Another reason for Israel's success is that capital markets around the world have more ready money for investment. Israel has proved to be a trustworthy incubator, in which advanced companies and innovative ideas and breakthroughs emerge steadily.
Also, the desperate rush for digital products when the pandemic began immediately increased the demand for servers and cloud services, and for inexpensive, simple programs for working from home and storing data. Cyber technology filled this need yet again.
But the transition to telecommuting and the cloud intensified attempts to hack these servers, often with ransomware programs. The demand for programs to protect companies from these attacks increased accordingly. One of the main reasons that cybersecurity in Israel is such a strong branch is because the field is staffed by IDF alumni from units that dealt specifically with these problems, including the famous Unit 8200.
Another plus for Israeli startups is their their small size. Faced with small domestic market, they must think globally and build themselves up accordingly. High-risk investors overseas point to the Israeli firms’ global orientation, even when small.

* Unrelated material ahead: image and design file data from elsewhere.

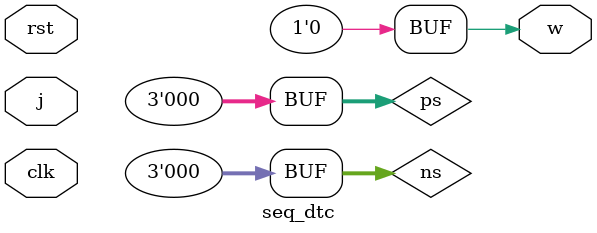
<source format=v>
module seq_dtc(input clk , rst , j , output w);
    parameter[2:0] A = 3'b000, B = 3'b001 , C = 3'b010 , D = 3'b011 , E = 3'b100 ,
    F = 3'b101 , G = 3'b110 , H = 3'b111;
    reg [2:0] ps , ns;

    always @(j , ps) begin
        ns = A;
        case(ps)
            A : ns = j ? A : B;
            B : ns = j ? C : B;
            C : ns = j ? D : B;
            D : ns = j ? E : B;
            E : ns = j ? F : B;
            F : ns = j ? G : B;
            G : ns = j ? A : H;
            H : ns = j ? C : B;
            default : ps = A;
        endcase
    end

    assign w = (ps == H) ? 1:0;

    always @(posedge clk ,posedge rst) begin
        if(rst) 
            ps <= 3'b0;
        else 
            ps <= ns;
    end

endmodule
</source>
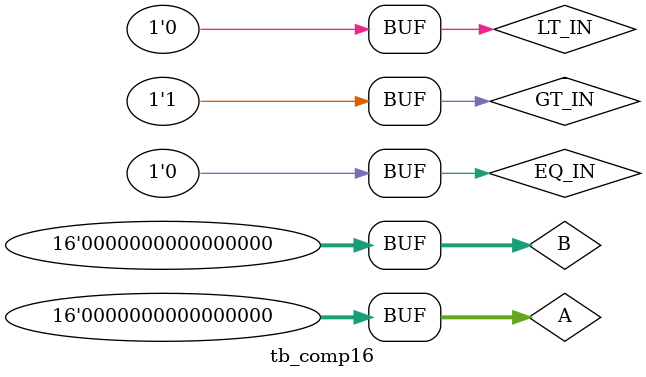
<source format=v>
module tb_comp16;

reg [15:0] A, B;
reg GT_IN, EQ_IN, LT_IN;
wire GT, EQ, LT;

mod_comp16 comp(
    .GT(GT), .EQ(EQ), .LT(LT),
    .A(A), .B(B),
    .GT_IN(GT_IN), .EQ_IN(EQ_IN), .LT_IN(LT_IN));

initial
begin
    $dumpfile("00b_tb_comp.vcd");
    $dumpvars(1, tb_comp16);

    // reset
    GT_IN = 0; EQ_IN = 1; LT_IN = 0;
    A = 42356; B = 42356;
    #10;
    A = 56321; B = 5123;
    #10;
    A = 34212; B = 65535;
    #10;
    A = 0; B = 0;
    #10;

    GT_IN = 0; EQ_IN = 0; LT_IN = 1;
    A = 42356; B = 42356;
    #10;
    A = 56321; B = 5123;
    #10;
    A = 34212; B = 65535;
    #10;
    A = 0; B = 0;
    #10;

    GT_IN = 1; EQ_IN = 0; LT_IN = 0;
    A = 42356; B = 42356;
    #10;
    A = 56321; B = 5123;
    #10;
    A = 34212; B = 1;
    #10;
    A = 0; B = 0;
    #10;

end

endmodule

</source>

Furthermore, it is apparently easier for smaller young companies to adapt to new market demands. If clients want products which can be installed without support teams, or products which can be supplied instantly, Israeli high-tech firms know how to find rapid solutions. In other words, they were born for this. It is an inherent advantage, which distinguishes them from larger American companies.
On the other hand, a closer look shows problems relating to this success. The industry employs just 10 percent of the Israeli workforce, and the current government's goal is to increase the number of employees in high-tech to 15 percent of the total workforce by 2026. Also, the high average wage has lured top workers away from other sectors, many of which suffer from a severe shortage of staffing in certain fields.
Then there is the problem of geography. Most people employed in high-tech live in the center of the country, i.e., Tel Aviv and its environs. Far fewer live in the periphery, exacerbating already troubling economic gaps between different regions of the country.
The bottom line, however, is that the high-tech sector has become a major engine of the Israeli economy.